Als zelfs de Nieuw-Zeelandse olijkerds The Datsuns voor het eerst met nieuw materiaal op de proppen komen sinds 2014, dan is het garagerockgenre nog lang niet dood en begraven. Het is ondertussen ook al 20 jaar geleden dat de band rond frontman en zanger Rudolf ‘Dolf’ de Borst hun met ‘70s invloeden verrijkte grungy sound op redelijk overtuigende wijze aan de wereld etaleerde. Beavis & Butthead waren zelden zo actueel als in de geweldige rockklassieker MF From Hell. Het slechte nieuws is dat de nieuwe Eye To Eye geen dergelijke ‘fist in the air against Covid you lot’-vibe uitademt. Het goede nieuws is dan weer dat de band met ouder worden ook volwassener en minder vergankelijke nummers heeft leren schrijven.
Klassieke Deep Purple riffs en seventies orgels passeren al met smaak de revue in opener Dehumanise. De Ritchie Blackmore pet staat je goed Phil Somervell. Phil vormt met ritmische flair een gevierd duo met Christian Livingstone die fijn afgestelde fuzz en heerlijke akkoorden toevoegt aan de lawine aan riffs die progrockgewijs aanhoudt tijdens Warped Signals. We zitten nog steeds in het jaar 1971, althans zo klinkt de plaat tot nu toe. Tijdens White Noise Machine klinken Datsuns als een kruising tussen The Scabs en The Jayhawks, fijne bands maar dit vlot in het gehoor liggende nummer werkt danig op de zenuwen. Dit is het soort glamrock dat we niet meer hoopten terug te horen.

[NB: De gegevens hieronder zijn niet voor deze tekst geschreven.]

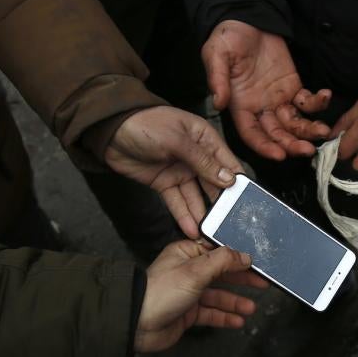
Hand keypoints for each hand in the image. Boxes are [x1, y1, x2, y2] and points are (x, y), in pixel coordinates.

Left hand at [105, 106, 243, 238]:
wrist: (110, 131)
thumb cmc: (145, 124)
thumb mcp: (177, 140)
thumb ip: (202, 161)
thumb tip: (228, 179)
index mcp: (204, 138)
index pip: (227, 162)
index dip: (237, 181)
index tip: (247, 201)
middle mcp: (196, 156)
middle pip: (214, 182)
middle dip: (222, 202)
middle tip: (231, 223)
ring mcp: (180, 171)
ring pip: (196, 196)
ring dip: (203, 213)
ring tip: (211, 232)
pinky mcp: (165, 183)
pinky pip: (178, 201)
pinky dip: (184, 215)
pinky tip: (192, 228)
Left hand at [135, 241, 268, 352]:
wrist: (137, 324)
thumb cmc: (158, 293)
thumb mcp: (195, 270)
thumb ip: (223, 261)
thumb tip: (244, 255)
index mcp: (186, 254)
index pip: (218, 252)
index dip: (238, 257)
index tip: (256, 262)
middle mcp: (188, 272)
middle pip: (222, 274)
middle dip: (242, 280)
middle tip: (262, 284)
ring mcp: (188, 293)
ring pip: (218, 296)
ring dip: (235, 302)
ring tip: (251, 308)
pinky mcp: (188, 313)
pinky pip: (211, 313)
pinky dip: (225, 317)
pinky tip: (237, 321)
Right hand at [203, 20, 331, 159]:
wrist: (246, 19)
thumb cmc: (227, 38)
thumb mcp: (216, 55)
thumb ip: (217, 79)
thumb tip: (218, 102)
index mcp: (240, 106)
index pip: (252, 134)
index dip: (265, 147)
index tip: (279, 155)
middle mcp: (260, 109)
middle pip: (277, 134)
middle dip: (292, 144)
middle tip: (308, 150)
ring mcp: (278, 100)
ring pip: (295, 123)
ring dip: (308, 130)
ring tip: (322, 131)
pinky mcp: (292, 87)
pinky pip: (307, 101)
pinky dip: (317, 103)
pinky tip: (325, 97)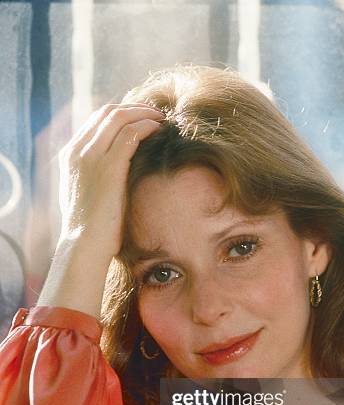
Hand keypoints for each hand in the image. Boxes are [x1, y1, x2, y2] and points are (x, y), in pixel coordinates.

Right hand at [57, 103, 163, 257]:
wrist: (84, 245)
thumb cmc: (91, 229)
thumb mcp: (87, 197)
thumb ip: (95, 178)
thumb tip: (116, 174)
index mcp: (70, 155)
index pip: (96, 120)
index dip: (122, 113)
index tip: (141, 118)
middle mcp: (78, 151)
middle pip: (107, 112)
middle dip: (134, 108)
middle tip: (155, 114)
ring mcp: (91, 157)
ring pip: (119, 117)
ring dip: (144, 113)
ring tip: (162, 119)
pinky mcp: (108, 167)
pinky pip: (130, 134)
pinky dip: (147, 126)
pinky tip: (160, 129)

Sweet Talk brengt het viertal op het juiste spoor met de meest geoliede riffs. De stem van zanger en bassist Rudolf ‘Dolf’ de Borst komt hier uitstekend tot zijn recht. De band klinkt verdacht veel als Wolfmother, maar we zijn in een milde bui. De Borst verenigt flarden Marc Bolan met Alice Cooper in het pittige Brain To Brain dat de sfeer van de debuutplaat oproept. Snelle riffs en opruiende zanglijnen gaan dus hand in hand. Moongazer en Raygun zijn rustige poprocksongs en eigenlijk toppertjes op deze plaat om de eenvoudige reden dat het gewoon erg goeie songs zijn met een erg hoog Suede-gehalte. Britpop never dies.
Het tempo gaat weer snel de hoogte in voor Bite My Tongue, dat soort festivalnummer dat de perfecte dosis ‘MF From Hell’-vaccin kreeg ingespoten en Datsuns presenteert zoals ze op hun sterkst zijn, met dubbele wingbacks in the golden zone…. Zelfde euforie bij Other People’s Eyes dat de start vormt van een geïnspireerd slot. De vette sound van Black Mountain met haar fel uitgesponnen stonerrocksongs wordt integraal en onstuimig opgeroepen tijdens het wel briljante slotnummer In Record Time, het perfecte Datuns-nummer want het is én ruig én melodisch én bedwelmend. Psychedelische progrock rules!
De gitaareffecten en de dosis keyboards zorgen voor extra gepeperde klankpatronen die de band de nodige ademruimte en variatie geeft. Het samenspel is dynamisch en zorgt vaak voor knappe intermezzo’s maar echt overtuigd worden we nooit. Niettemin is het een erg aangename rockplaat om deze zomer vol vaccinatietwijfels door te komen. De helft van de plaat haalt een hoog niveau en dat is beduidend beter dan we vooraf hadden durven verhopen.